Issues surrounding the treatment of human remains are unique among bioethical issues in both their popular appeal. Not many issues in bioethics would lead to museum exhibitions that would draw crowds in Las Vegas. The issues open a window onto a larger set of issues surrounding the relationship of the body to the soul, of the ways in which our being embodied creatures is essential to our nature. If, in fact, our corpses are mere commodities, but our living bodies are not, then what, exactly, has been subtracted at the moment of death? It is difficult not to think of spiritual matters when confronting a corpse.


In our book, Geoffrey Rees suggests that it is a fundamentally Protestant idea to not only allow but to encourage everyone to study anatomy.
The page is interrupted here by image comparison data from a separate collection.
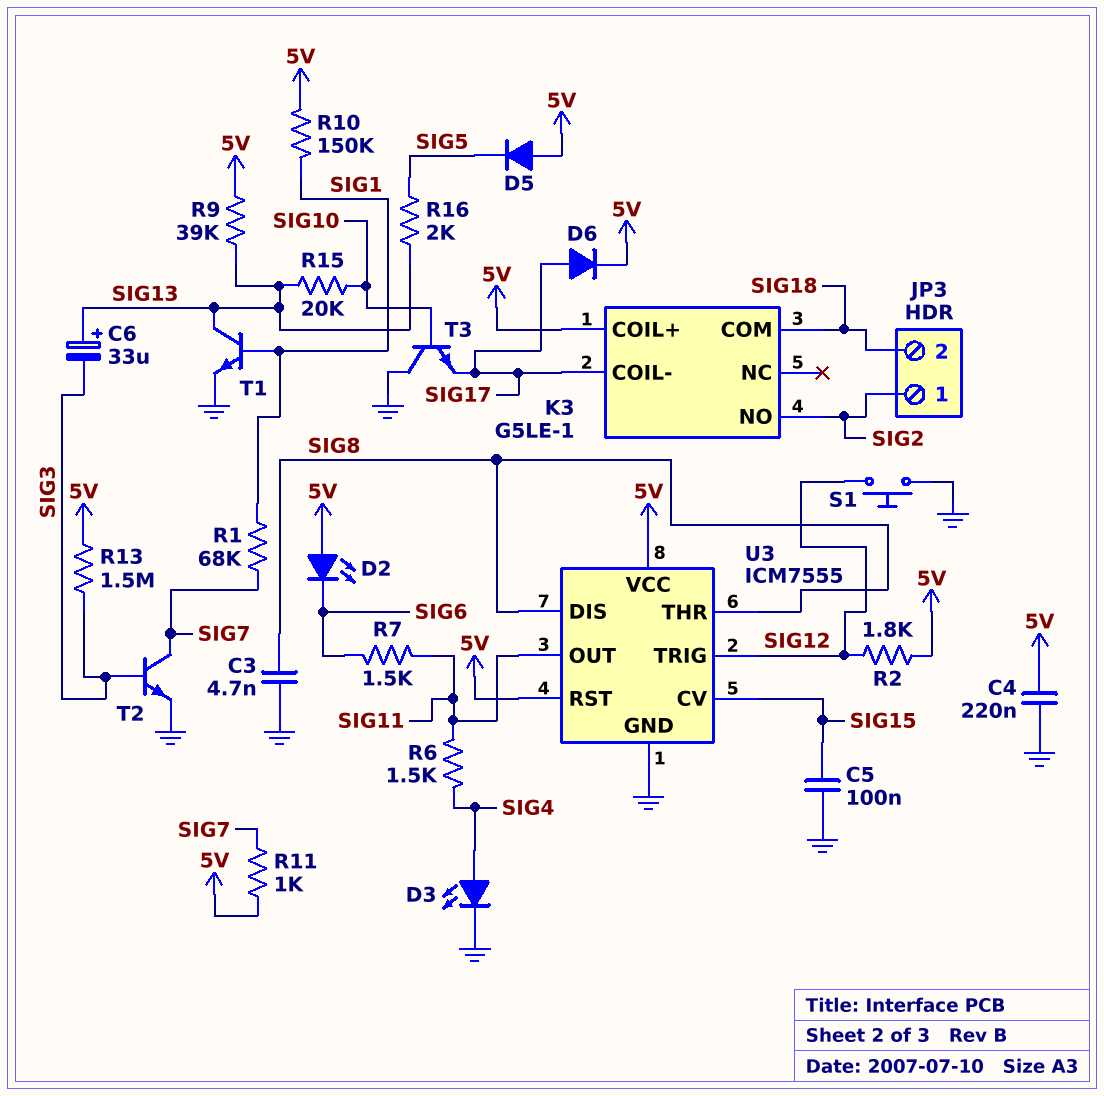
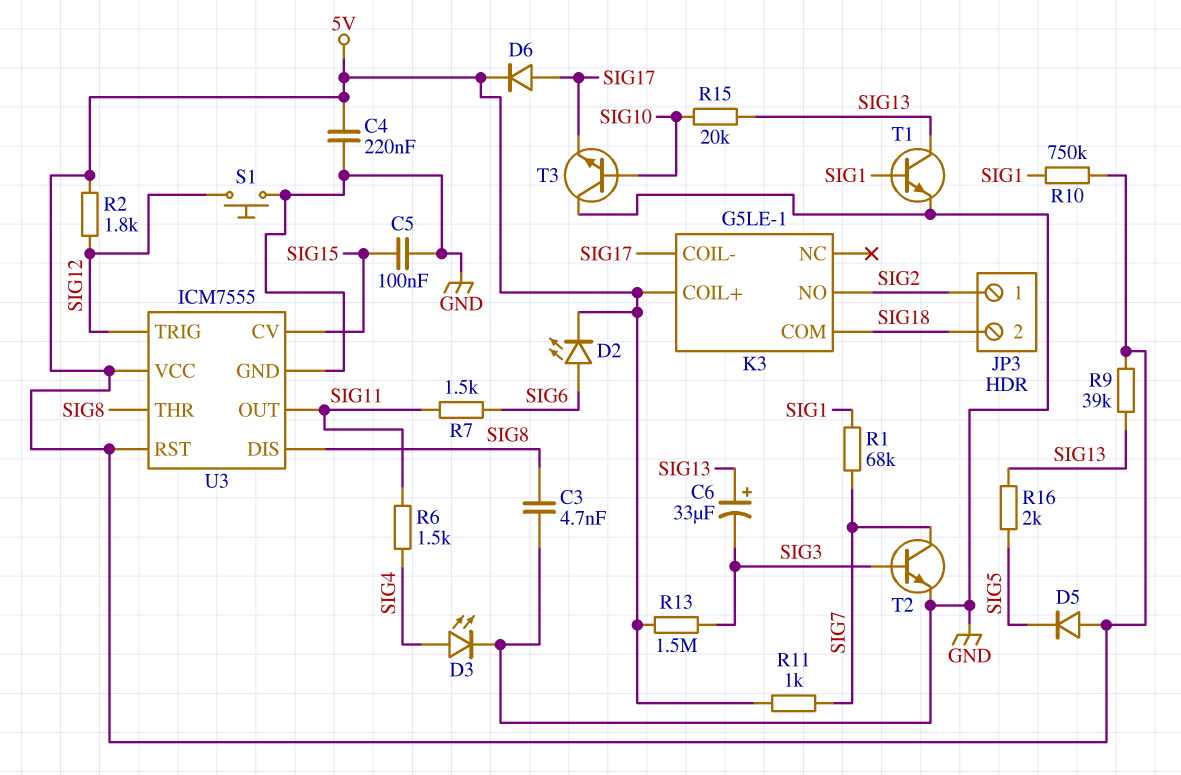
D2: LED (A 5V, K SIG6) -> LED (A SIG6, K 5V)
R10: 150k (5V, SIG1) -> 750k (5V, SIG1)

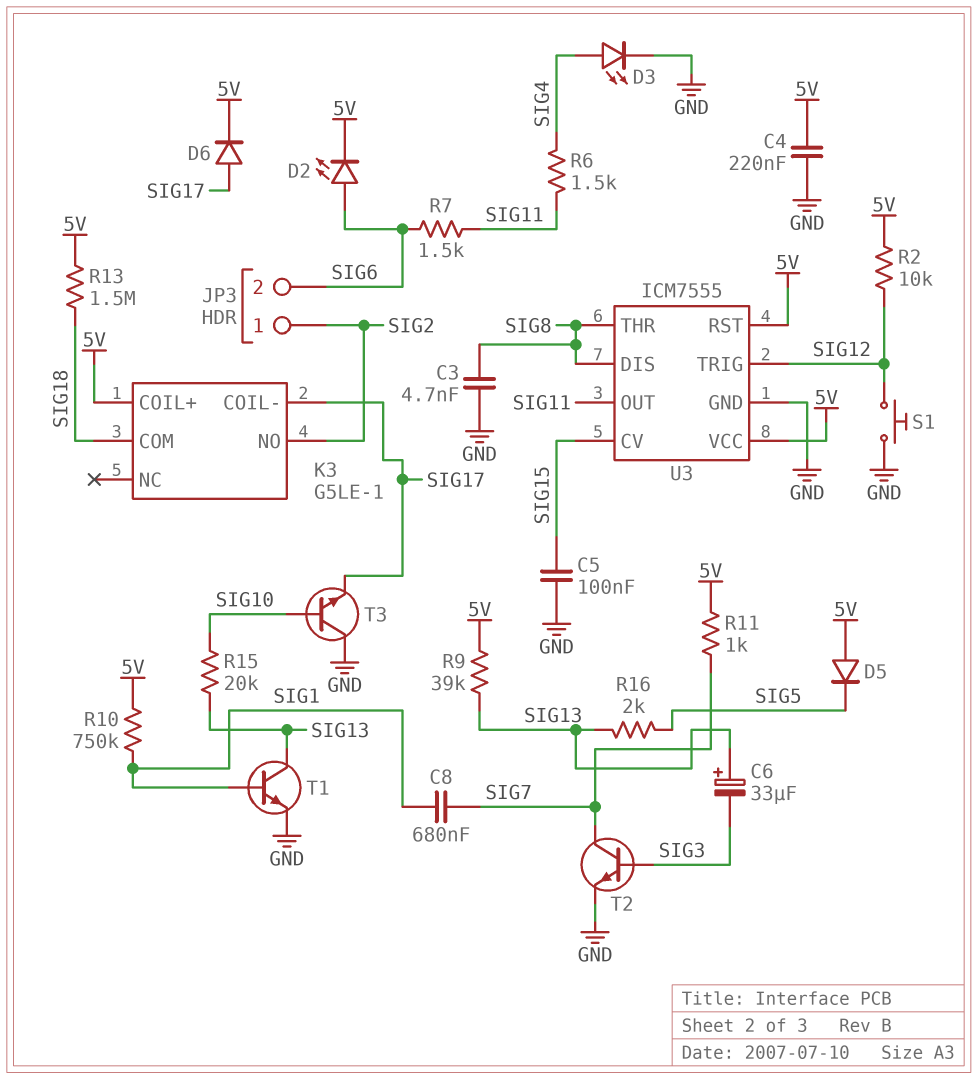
C8: none -> 680nF (SIG1, SIG7)
JP3 pin 2: SIG18 -> SIG6
R1: 68k (SIG1, SIG7) -> none
R2: 1.8k (5V, SIG12) -> 10k (5V, SIG12)
R13: 1.5M (5V, SIG3) -> 1.5M (5V, SIG18)

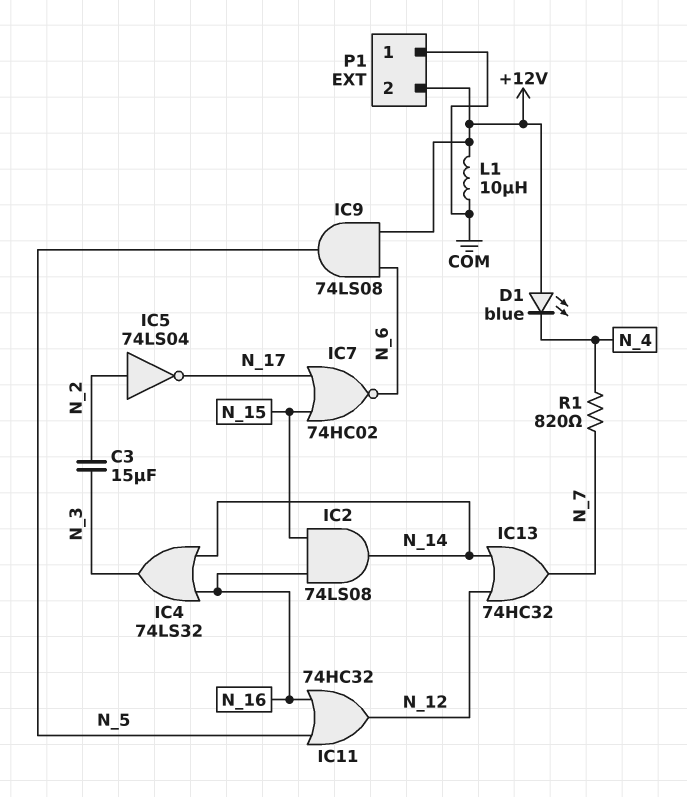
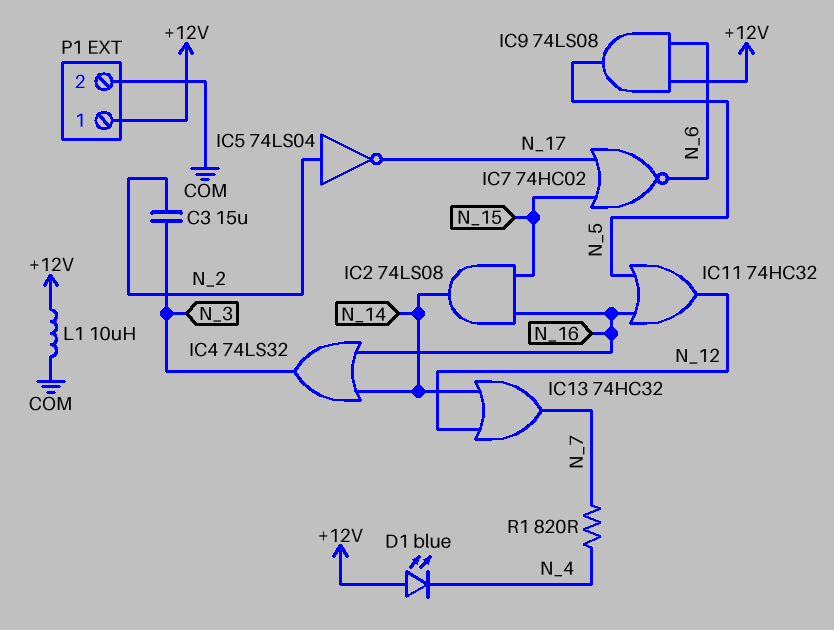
P1 pin 1: COM -> +12V
P1 pin 2: +12V -> COM

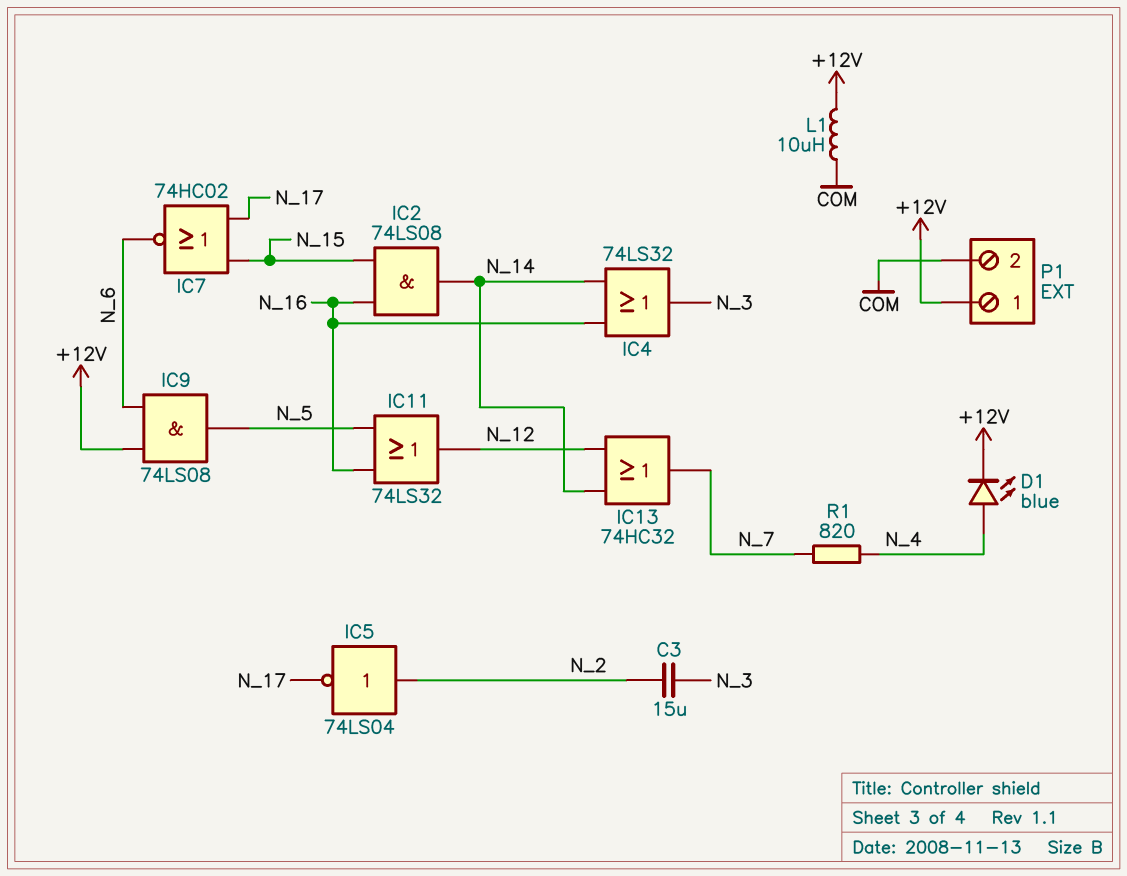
D1: LED blue (A +12V, K N_4) -> LED blue (A N_4, K +12V)
IC11: OR 74HC32 (in N_5, in N_16, out N_12) -> OR 74LS32 (in N_5, in N_16, out N_12)

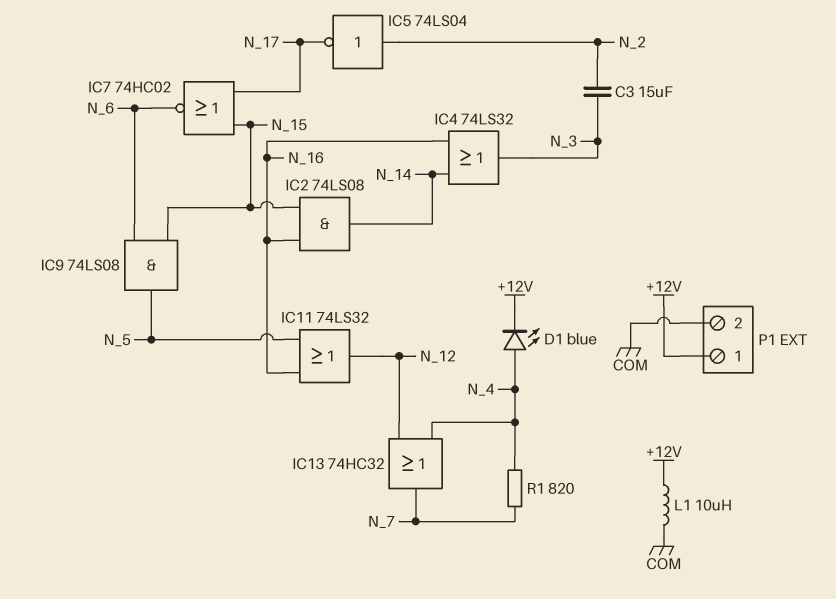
IC9: AND 74LS08 (in +12V, in N_6, out N_5) -> AND 74LS08 (in N_6, in N_15, out N_5)
IC13: OR 74HC32 (in N_12, in N_14, out N_7) -> OR 74HC32 (in N_4, in N_12, out N_7)

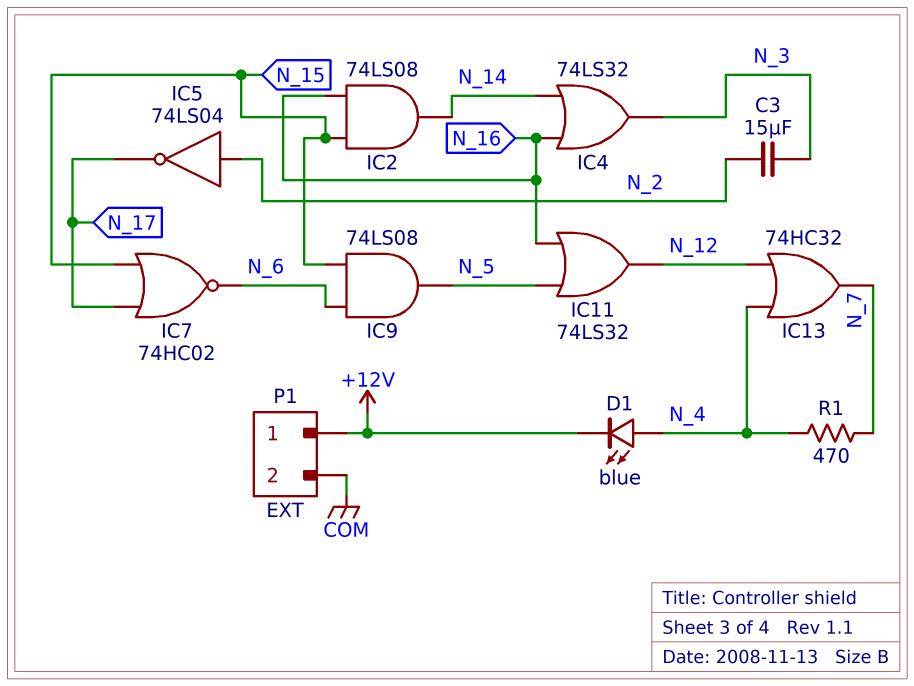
L1: 10uH (+12V, COM) -> none
R1: 820 (N_4, N_7) -> 470 (N_4, N_7)

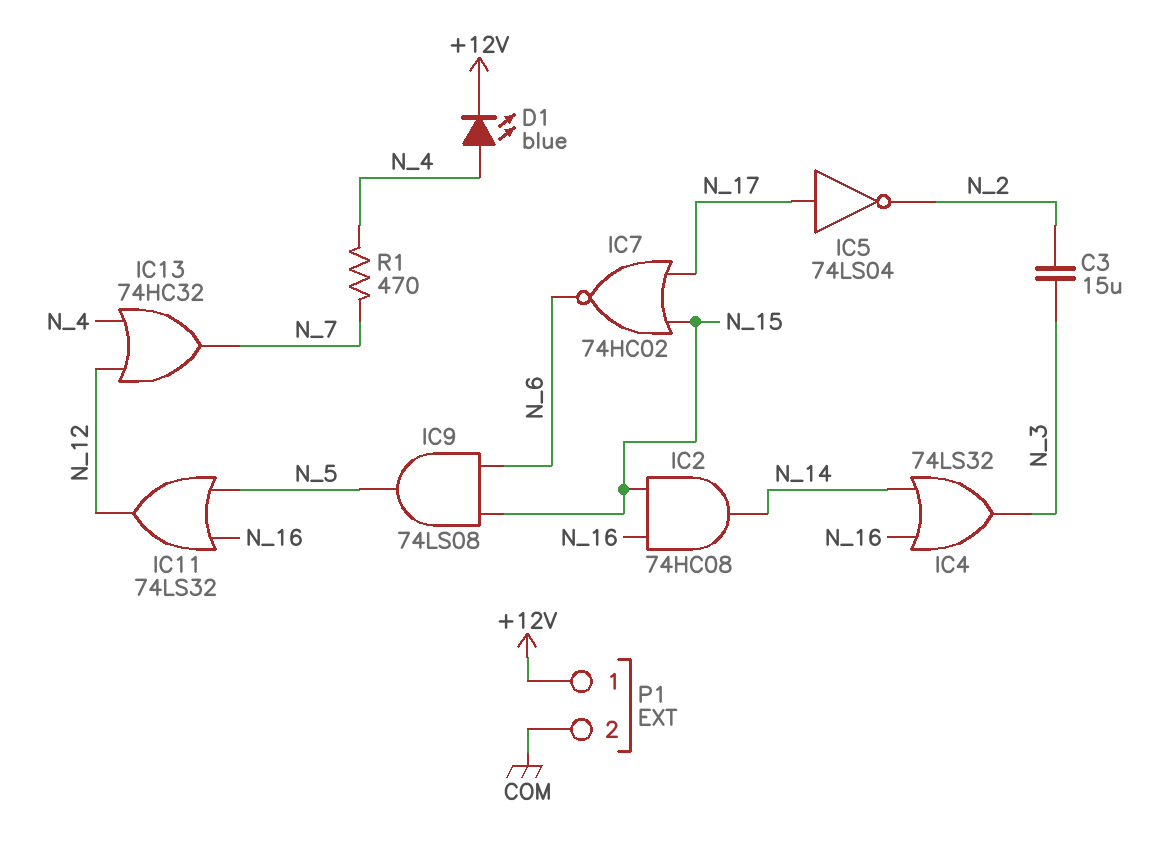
IC2: AND 74LS08 (in N_15, in N_16, out N_14) -> AND 74HC08 (in N_15, in N_16, out N_14)
IC5: NOT 74LS04 (in N_2, out N_17) -> NOT 74LS04 (in N_17, out N_2)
In fact, Rees claimed, the exhibit did not go far enough. If we really wanted to educate the public, he said, we should display not just plastinated corpses but the carefully dissected bodies of brain-dead people so that the museum-going public could see hearts pumping and stomachs digesting. We have a right to read the fundamental texts ourselves, without intermediaries, whether those intermediaries are clerical or scientific. But the texts can be obscure.


We count on scholars and curators to help us understand what we are seeing and, as importantly, to help us put both the science and the ethics into context. The debate about anatomical museums should be used to educate the public not just about anatomy but about the long history by which anatomical studies shaped our current views about bodies, about physical and cultural appropriation, about respect. The museums should discuss the controversies over the ethics of the work of J. Marion Sims. It should review the controversy over the case of Henrietta Lacks. It could examine debates about organ transplantation, organ sales, and the meaning of brain death.


Faulkner said, “The past is never dead. It is not even past.” South African novelist Damon Galgut shows how this is as true for countries as it is for individuals. Susan Neiman analyzed the effort that it took for Germany to confront its Nazi past, a process that is, as such processes always are, ongoing. The work was so important and so specific that the Germans have a word for it – Vergangenheitsaufarbeitung – which Nieman translates as “working off the past.”

Anatomical museums, such as the Mütter, have an opportunity to educate us about the ways that anatomical studies led to great medical discoveries and about the abuses that took place along the way.It can also educate us about the ways that we repent those abuses.Perhaps there should be monuments, within the museum, to the Native Americans or others whose bodies were taken and used without permission and which have now been returned.